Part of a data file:
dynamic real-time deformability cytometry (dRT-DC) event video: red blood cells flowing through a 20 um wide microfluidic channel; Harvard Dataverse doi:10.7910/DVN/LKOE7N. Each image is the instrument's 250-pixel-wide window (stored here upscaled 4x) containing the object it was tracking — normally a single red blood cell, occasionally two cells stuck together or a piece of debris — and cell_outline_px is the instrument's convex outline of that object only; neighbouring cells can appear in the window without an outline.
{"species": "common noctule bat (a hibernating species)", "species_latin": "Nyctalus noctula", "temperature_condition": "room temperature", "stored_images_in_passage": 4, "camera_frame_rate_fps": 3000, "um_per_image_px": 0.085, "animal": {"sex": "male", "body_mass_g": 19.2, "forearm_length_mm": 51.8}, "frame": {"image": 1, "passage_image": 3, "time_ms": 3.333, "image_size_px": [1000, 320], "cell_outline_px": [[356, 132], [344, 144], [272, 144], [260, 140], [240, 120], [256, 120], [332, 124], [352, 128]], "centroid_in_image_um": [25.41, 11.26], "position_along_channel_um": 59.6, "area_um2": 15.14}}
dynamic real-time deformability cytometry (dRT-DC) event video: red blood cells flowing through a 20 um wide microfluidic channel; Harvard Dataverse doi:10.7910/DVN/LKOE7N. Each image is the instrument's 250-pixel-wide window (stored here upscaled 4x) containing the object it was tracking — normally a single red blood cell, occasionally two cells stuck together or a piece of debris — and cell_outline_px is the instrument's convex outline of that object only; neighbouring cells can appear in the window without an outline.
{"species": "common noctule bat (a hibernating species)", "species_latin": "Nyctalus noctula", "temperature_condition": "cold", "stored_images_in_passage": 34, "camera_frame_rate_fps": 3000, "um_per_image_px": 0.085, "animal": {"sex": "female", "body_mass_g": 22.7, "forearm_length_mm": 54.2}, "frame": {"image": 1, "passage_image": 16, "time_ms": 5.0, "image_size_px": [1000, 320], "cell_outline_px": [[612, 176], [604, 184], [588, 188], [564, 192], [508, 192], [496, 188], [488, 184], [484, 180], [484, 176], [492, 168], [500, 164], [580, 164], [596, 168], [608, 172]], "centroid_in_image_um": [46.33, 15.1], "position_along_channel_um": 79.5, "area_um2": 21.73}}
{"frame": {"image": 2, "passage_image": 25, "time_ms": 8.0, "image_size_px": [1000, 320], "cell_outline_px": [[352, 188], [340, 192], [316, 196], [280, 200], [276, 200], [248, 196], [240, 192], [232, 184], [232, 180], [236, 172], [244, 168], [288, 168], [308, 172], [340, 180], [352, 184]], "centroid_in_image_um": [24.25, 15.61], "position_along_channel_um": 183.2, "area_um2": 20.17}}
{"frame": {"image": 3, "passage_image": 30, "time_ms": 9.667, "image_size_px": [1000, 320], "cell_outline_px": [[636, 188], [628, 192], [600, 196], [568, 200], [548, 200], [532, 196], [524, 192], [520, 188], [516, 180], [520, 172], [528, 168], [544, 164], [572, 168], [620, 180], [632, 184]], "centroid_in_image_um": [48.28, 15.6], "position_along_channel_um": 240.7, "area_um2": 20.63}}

*To do*
Reproduce the records in full, exactly as written.

*Written solution*
dynamic real-time deformability cytometry (dRT-DC) event video: red blood cells flowing through a 20 um wide microfluidic channel; Harvard Dataverse doi:10.7910/DVN/LKOE7N. Each image is the instrument's 250-pixel-wide window (stored here upscaled 4x) containing the object it was tracking — normally a single red blood cell, occasionally two cells stuck together or a piece of debris — and cell_outline_px is the instrument's convex outline of that object only; neighbouring cells can appear in the window without an outline.
{"species": "common noctule bat (a hibernating species)", "species_latin": "Nyctalus noctula", "temperature_condition": "room temperature", "stored_images_in_passage": 4, "camera_frame_rate_fps": 3000, "um_per_image_px": 0.085, "animal": {"sex": "male", "body_mass_g": 19.2, "forearm_length_mm": 51.8}, "frame": {"image": 1, "passage_image": 3, "time_ms": 3.333, "image_size_px": [1000, 320], "cell_outline_px": [[356, 132], [344, 144], [272, 144], [260, 140], [240, 120], [256, 120], [332, 124], [352, 128]], "centroid_in_image_um": [25.41, 11.26], "position_along_channel_um": 59.6, "area_um2": 15.14}}
dynamic real-time deformability cytometry (dRT-DC) event video: red blood cells flowing through a 20 um wide microfluidic channel; Harvard Dataverse doi:10.7910/DVN/LKOE7N. Each image is the instrument's 250-pixel-wide window (stored here upscaled 4x) containing the object it was tracking — normally a single red blood cell, occasionally two cells stuck together or a piece of debris — and cell_outline_px is the instrument's convex outline of that object only; neighbouring cells can appear in the window without an outline.
{"species": "common noctule bat (a hibernating species)", "species_latin": "Nyctalus noctula", "temperature_condition": "cold", "stored_images_in_passage": 34, "camera_frame_rate_fps": 3000, "um_per_image_px": 0.085, "animal": {"sex": "female", "body_mass_g": 22.7, "forearm_length_mm": 54.2}, "frame": {"image": 1, "passage_image": 16, "time_ms": 5.0, "image_size_px": [1000, 320], "cell_outline_px": [[612, 176], [604, 184], [588, 188], [564, 192], [508, 192], [496, 188], [488, 184], [484, 180], [484, 176], [492, 168], [500, 164], [580, 164], [596, 168], [608, 172]], "centroid_in_image_um": [46.33, 15.1], "position_along_channel_um": 79.5, "area_um2": 21.73}}
{"frame": {"image": 2, "passage_image": 25, "time_ms": 8.0, "image_size_px": [1000, 320], "cell_outline_px": [[352, 188], [340, 192], [316, 196], [280, 200], [276, 200], [248, 196], [240, 192], [232, 184], [232, 180], [236, 172], [244, 168], [288, 168], [308, 172], [340, 180], [352, 184]], "centroid_in_image_um": [24.25, 15.61], "position_along_channel_um": 183.2, "area_um2": 20.17}}
{"frame": {"image": 3, "passage_image": 30, "time_ms": 9.667, "image_size_px": [1000, 320], "cell_outline_px": [[636, 188], [628, 192], [600, 196], [568, 200], [548, 200], [532, 196], [524, 192], [520, 188], [516, 180], [520, 172], [528, 168], [544, 164], [572, 168], [620, 180], [632, 184]], "centroid_in_image_um": [48.28, 15.6], "position_along_channel_um": 240.7, "area_um2": 20.63}}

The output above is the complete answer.